Esther Naor:
A Sudden Dark Breeze Over My Uncovered Skin
April 29–May 30, 2015
Opening Reception: Wednesday, April 29, 6–9pm
BOSI Contemporary
48 Orchard Street
New York, New York 10002
T +1 212 966 5686
www.bosicontemporary.com
www.esthernaor.com
Curated by Lilly Wei
BOSI Contemporary is pleased to present a solo show featuring work by Esther Naor, some of which has never before been exhibited in New York.
Tel Aviv-based artist Esther Naor’s newest work continues to probe themes that have long absorbed her. Based on migration, deracinated traditions, and the shifting, individual experience of community and estrangement, connection and disjunction, they form the heart of her endeavor.

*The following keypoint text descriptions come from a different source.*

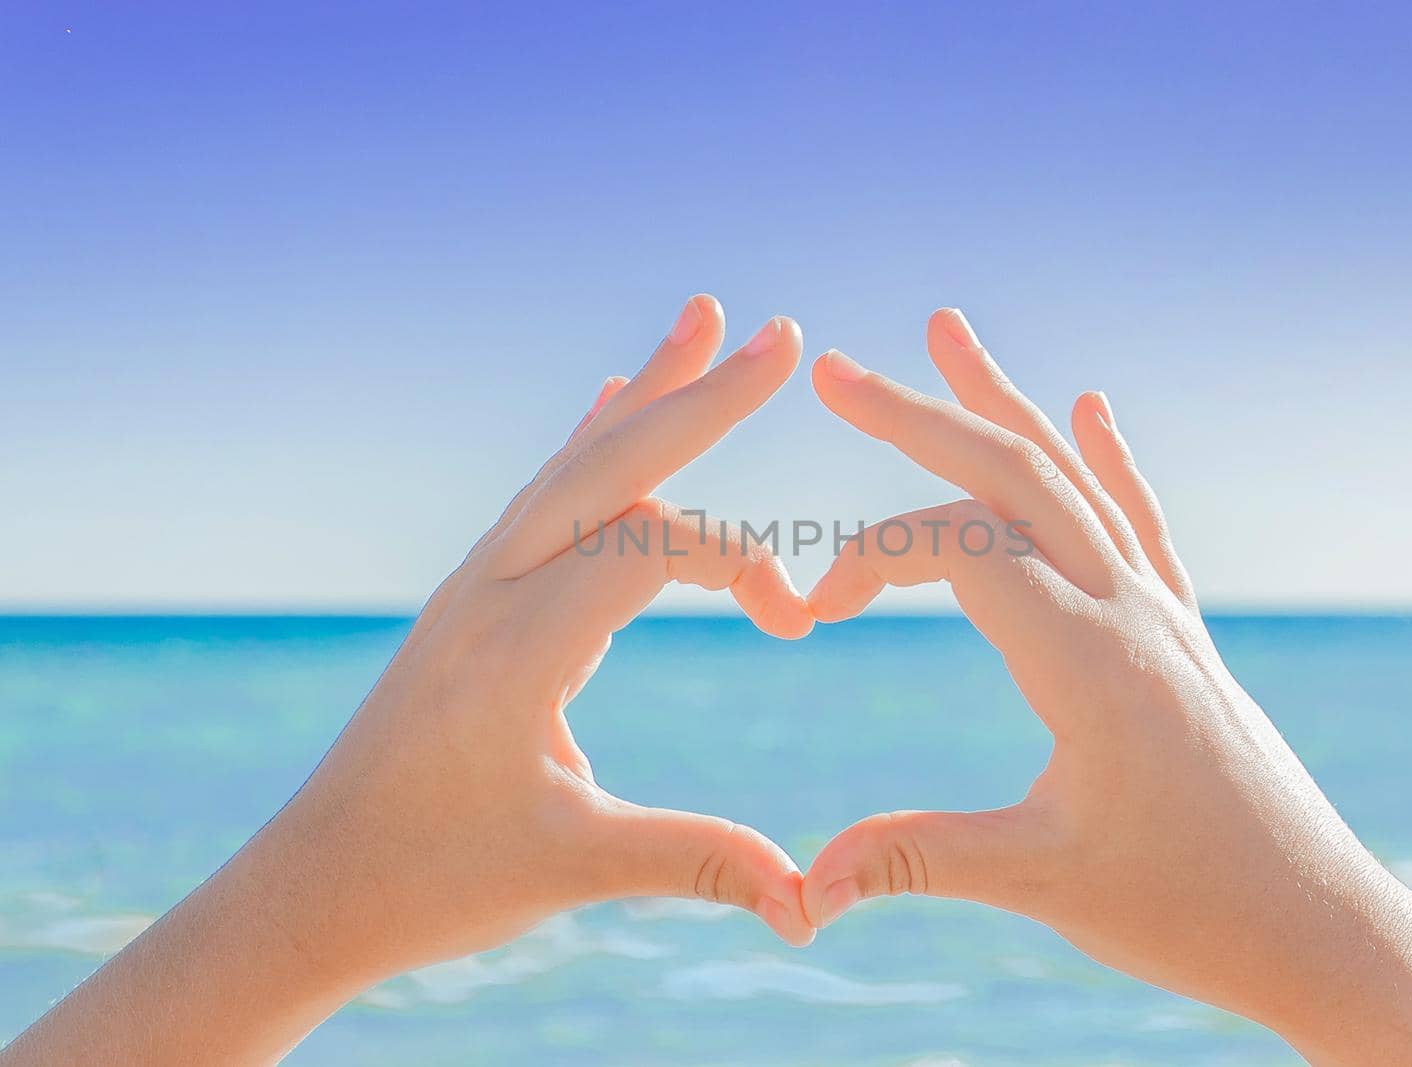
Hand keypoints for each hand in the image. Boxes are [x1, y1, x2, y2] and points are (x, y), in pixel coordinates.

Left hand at [298, 297, 814, 967]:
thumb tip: (812, 901)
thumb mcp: (572, 868)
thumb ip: (696, 862)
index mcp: (517, 648)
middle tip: (782, 336)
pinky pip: (541, 497)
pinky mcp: (470, 600)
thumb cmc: (434, 879)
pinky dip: (591, 443)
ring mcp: (473, 587)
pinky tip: (611, 400)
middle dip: (701, 398)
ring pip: (572, 467)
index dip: (743, 565)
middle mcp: (490, 593)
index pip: (652, 548)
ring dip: (646, 398)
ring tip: (699, 323)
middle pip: (609, 466)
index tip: (797, 623)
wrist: (314, 887)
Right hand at [800, 309, 1411, 1065]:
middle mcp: (1129, 611)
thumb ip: (917, 861)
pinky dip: (1105, 459)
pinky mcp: (1182, 637)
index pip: (960, 547)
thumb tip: (801, 888)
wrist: (1318, 928)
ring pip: (1074, 480)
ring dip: (1003, 405)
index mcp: (1088, 658)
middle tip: (833, 374)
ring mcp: (1163, 615)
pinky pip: (1138, 524)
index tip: (810, 608)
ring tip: (948, 332)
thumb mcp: (1041, 881)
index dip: (870, 558)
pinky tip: (1092, 409)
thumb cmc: (1188, 909)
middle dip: (918, 416)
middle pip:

Naor, as a resident of a country in a part of the world that is particularly knotted and turbulent, sensitively and inevitably reflects upon its current political, social, and emotional state. Multi-layered narratives, often presented as installations, it is her striking, often surprising and idiosyncratic images across a range of media that make her projects so memorable. Naor is also determinedly personal, incorporating into her work the complex history and ethos of her family as Iraqi Jews who immigrated to Israel. Invested in the land as daily reality and as metaphor, it is this uneasy sense of place that animates her work and gives it weight. In There Wasn’t a Man, Woman, or Child I Could Lift a Finger for, a sculpture suspended from the ceiling, an all-white nude female with a large cone hat clenches onto a life preserver with a despondent facial expression. In this work the viewer enters a mysterious, implausible, dark fantasy, which deals with the duality of having and losing control. The idea of “drowning” in the loss of one’s identity, whilst having the option, whether we choose to or not, to “preserve” it.
Topical in its urgency, in its transpositions of good and evil, Naor’s work often evokes a kind of magical thinking that offers solace, support, if not always rescue. In a time when reality has become increasingly unbearable, she questions the potency and impotency of art as well as the limits of human rationality.
Esther Naor (b. 1961, Israel) graduated from the department of Civil Engineering at Haifa Technion Institute, Israel, and the department of Computer Sciences at Tel Aviv University, Israel. Following a career in engineering and computers, she moved to art studies at the Midrasha Art School in Kfar Saba and at several artists’ studios in Israel. She is working mainly in the mediums of installation, sculpture, photography, and video. She lives and works in Israel.